25.3.4.2 Geolocation
This high heterogeneity in the human salivary microbiota is not geographically organized. Although there is considerably more variation in bacterial genera relative to different people than from the same population, variability between persons from the same region is about the same as variation between individuals from different places. Generally, the interpopulation portion of the variance in the distribution of the bacterial genera is 13.5%, which means that each organism comprises on average 86.5% of the overall variance found when all organisms are collected. This is strikingly proportionate to the amount of interpopulation variability usually found among humans for neutral genetic markers (Romualdi et al. 2002; Li et al. 2007). Thus, in this context, genera distribution of individuals acts as a neutral genetic marker if one equates individual bacterial composition with the genetic composition of human populations (Nasidze et al. 2009a, b).
25.3.4.3 Ethnicity
Mason et al. (2013) found that the subgingival microbial fingerprint can successfully discriminate between the four ethnicities. To do this, a Random Forest machine-learning classifier was trained to develop an educated classification algorithm using subgingival microbial signatures, which was then applied to a test dataset to examine the accuracy, sensitivity, and specificity of the prediction.
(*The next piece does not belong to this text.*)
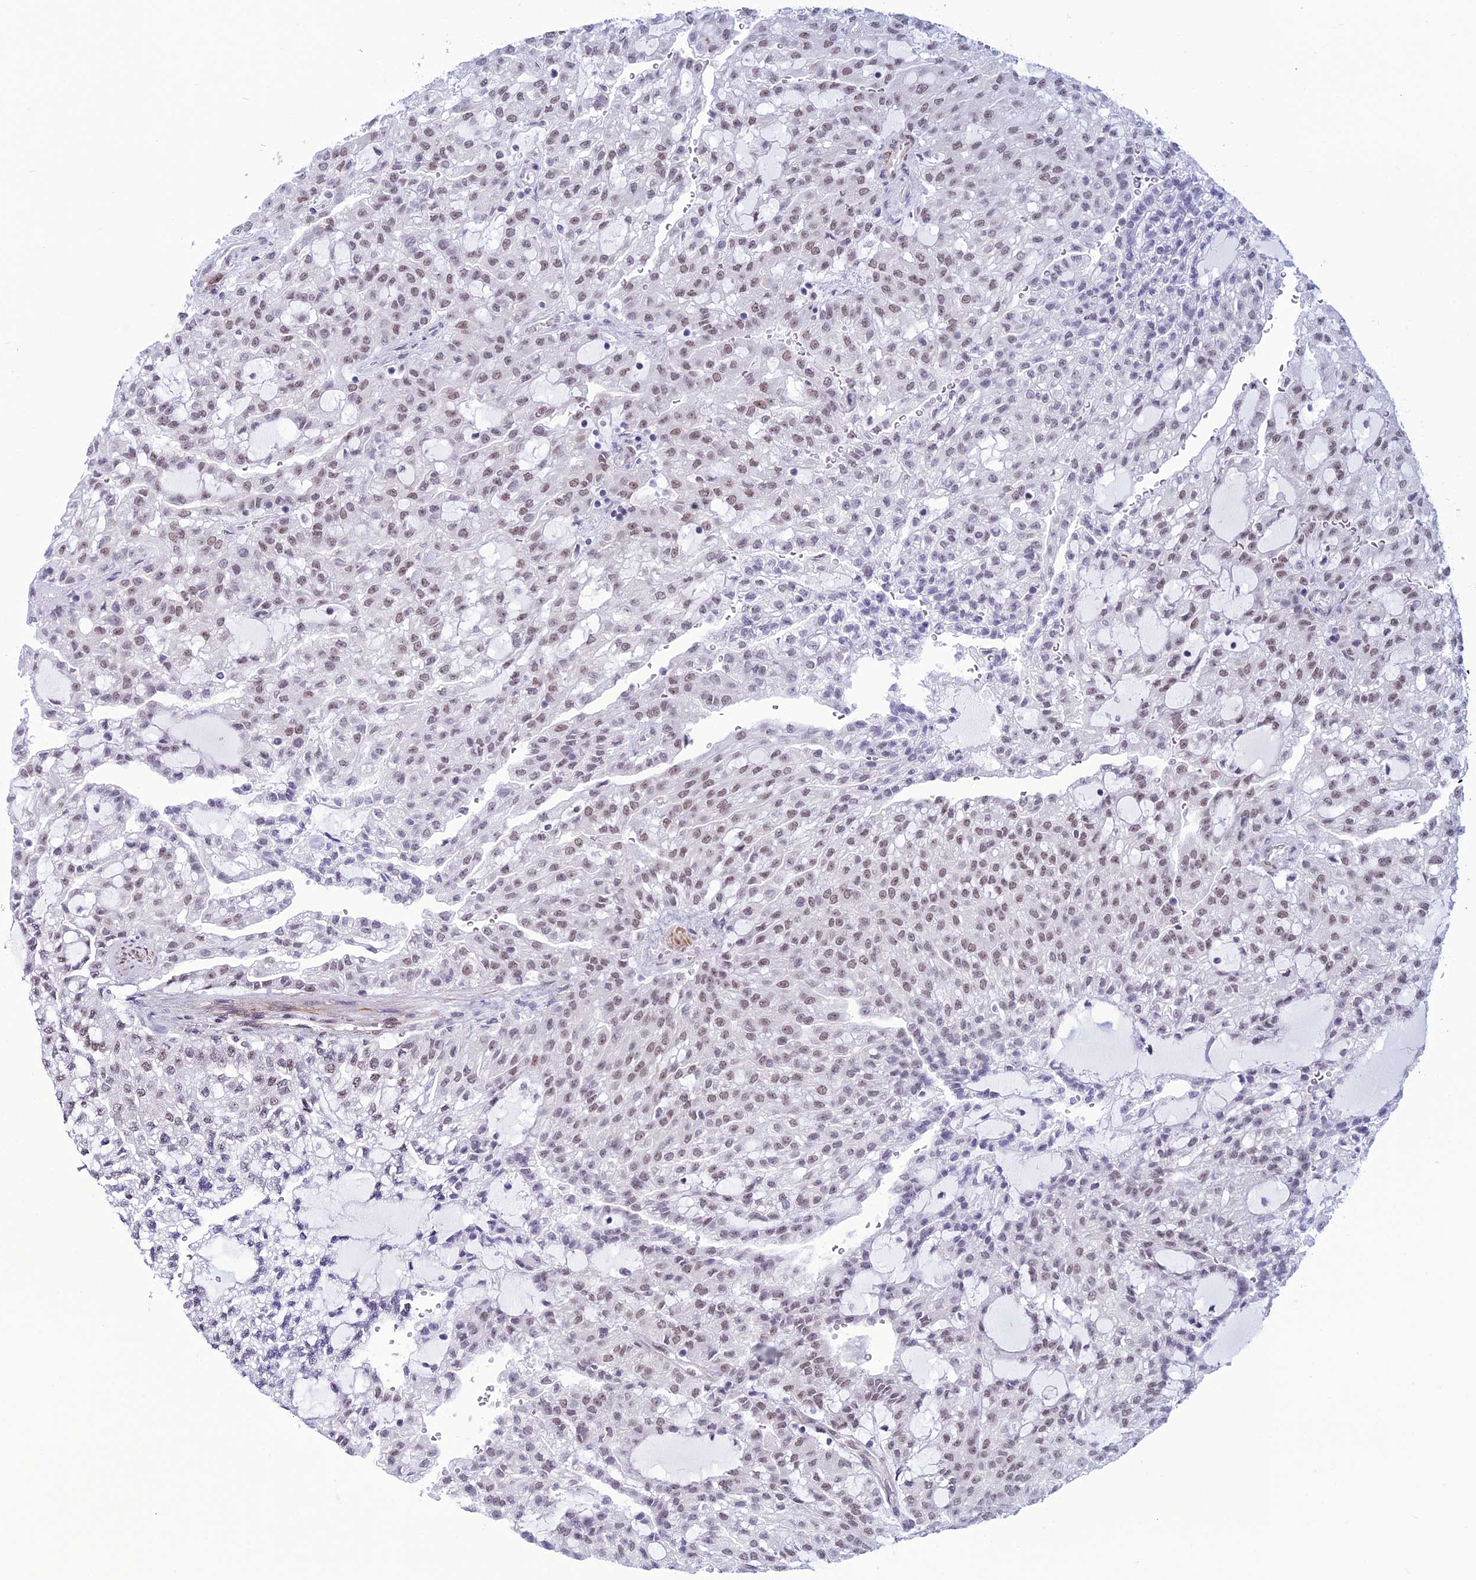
{"staining": {"intensity": "weak", "quantity": ">75%", "location": "nuclear"}, "tissue": "renal cancer", "cell_type": "Tumor cells", "image_type": "cancer", "snomed": [{"axis": "morphology", "description": "Adenocarcinoma, NOS"}, {"axis": "topography", "description": "Kidney"}], "caption": "Approximately >75% of tumor cells in human renal cancer exhibit weak nuclear protein positivity as visualized by brown immunohistochemical staining.", "gene": "U2AF1", "patient": {"sex": "male", "age": 63}}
The subgingival microbial community was able to predict an individual’s ethnicity with a 62% accuracy, 58% sensitivity, and 86% specificity.
25.4 Concluding Remarks
The human microbiota contains fungi, bacteria, and viruses, which live in and around the body. As evidence-based tool for the correlation or exclusion of people of concern linked to illegal activity, microbiomes have intangible value in forensics. Work has shown that the microbiome is isolated and specific signatures from textures such as tablets, shoes, and textiles can be retrieved. In order to explore the effectiveness and possible shortcomings of the micronutrient profiling, further research is necessary before the human microbiome in general and salivary microbiome in particular are used as a research tool. This involves the detection range, risks involved with, or the application of microbial profiling for forensic applications, of microbial transfers among humans or objects.